Офелия вздохнула. Она действительно не одобряла стремление Фредерика оградить Анабель от всего на свете, в том числе и самой жизни – это уже не приводило ни к чему хорошему и вряд ли могло привести. Но в глубине души надеялась, что ее визит к брату сдвинет что-то с мертвой точки.

– Теперь к Винсенту не будут никого пускать без моего разрешения, – сказал Фредерик.

– Ты еще вооруженную охрану вокруг него поставь. И ток пусти по колючей проволоке.

– Так бы и сделал, если это помогло.

– Ты всегда хотел защитить Анабель от мира вокруг, а Винсента от него самого. Только никогда не сможешь. А теперь ему вообще абсолютно плевать, что его окружает. Это волнует только тебя.

Это было жестоко, и Офелия сразу поняла, что переборщила – увидела по лицу Фредерика. Но в то же время знала, что права, а смягчать пилюли она никогда не умела. Поэтому в последнее время не знала, что сказать Фэй, а с Фредериком предпочитала молчать.

Неожиданно тот пожал плечами:

– Ты права.

Он вытащил руку из кармана и потеребил веточки кустов, где еще остались капли воды – они веером упали вниз. И почти одновременно с этим дождь закапал и сверху, будто Фредерик стряхнул одновременно и небесные кусты.

– Ты пугаешь мою сестру в последнее время.

– Правда? Почему же?

– Ты стал больше похож на Винсента – также готов идти до конца, чего бы это не стоило.

Фредерик невольно улыбнулся. Но потом снова стал серьезным.

– Я знал, что у него проблемы. Видел, что он стал много спать, но ему снились кошмары. Видел появившиеся таблетки. Но я не понимал, что все так серьезно.

– Не вини себя.

– Я не смог понять, что ему нужна моя помощь. Может быть, просто думал, что, если игнорировать проблему, она исчезнет. Меньше всего мне хотелось возвращаться к призракам и голосам.
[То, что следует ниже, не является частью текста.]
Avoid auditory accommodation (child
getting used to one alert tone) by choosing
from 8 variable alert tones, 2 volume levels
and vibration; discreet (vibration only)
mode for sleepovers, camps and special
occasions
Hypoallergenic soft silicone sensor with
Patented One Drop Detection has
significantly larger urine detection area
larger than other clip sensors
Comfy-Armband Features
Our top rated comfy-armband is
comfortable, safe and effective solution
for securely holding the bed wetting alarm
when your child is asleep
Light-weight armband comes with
Офелия аккуратно взяла руку Фредерику, мокрую от дождевых капель, и сомкнула на ней свои маленькие ладони в перчатках.

– Это ваша общая проблема – вы совершенно не умеете просить помощи. Пока все не заходит слишком далеко.

– Думаешь, уже зашло?

– Куда уж дальше. Но… я по-прежнему нахожу все немного странным.

– Странным?

Офелия пожала плечами:

– Почему Винсент ничего тебе не говорил? Вообще ничего. И ты уж прости, но твой брат никак не походит на хрупкий цветочек. Так что же произошло, что в итоге, он оказался здесь?

– Я не знаю, – пожал плечами Фредерик, – по правде говоря, не имею ни малейшего представления. Этот доктор Стивенсон рассказал, что в первый раз Винсент приезжал в Хартвуд Хилл вовсе не за «консультацией», как рассказывал, а наводить справки.

– О ком?

От Офелии не укрылся быстрый взгляд, который Фредерик кинул в сторону машины, где сидела Анабель. Похоже, он не хотел говорить при сестре, поэтому все еще стоял под начинавшимся дождем.

– О некоей Лиллиан Уэйнфилд.

– Это ваша родственница?

– Дальняя. Никто о ней давно не вспоминал, и я даже не представляю, зачем она могла понадобится Винсенту.

– Однажды сам у него спросишь.

Фредерик кивнул. Его волосы уже начинали мокнуть под дождем, да и сама Офелия чувствовала себя не уютно. Но ей не хотелось прерывать или торопить Фредерика – он все расскажет тогда, когда посчитает нужным, и если этот момент сейчас, то она выслушает.

Рука Фредерика в ладонях Офелии повернулась и аккуратно взяла девушку за руку.

– Спасибо, что ездишь со мной.

Девушка пожала плечами. Как могло быть иначе.

– А теперь поехали домой.

И они направились к машине Фредерика, где за подернутым дождем стеклом виднелся силуэт сидящей внутри Анабель. Она не потрудилась очистить стекла.

Офелия только раз украдкой взглянула на серую громаду Хартвуд Хилла. Интересно, сколько тайн хранят его унылые стены? Она никогда не говорила Фредерику, на сколько в действительно считала происходящее странным.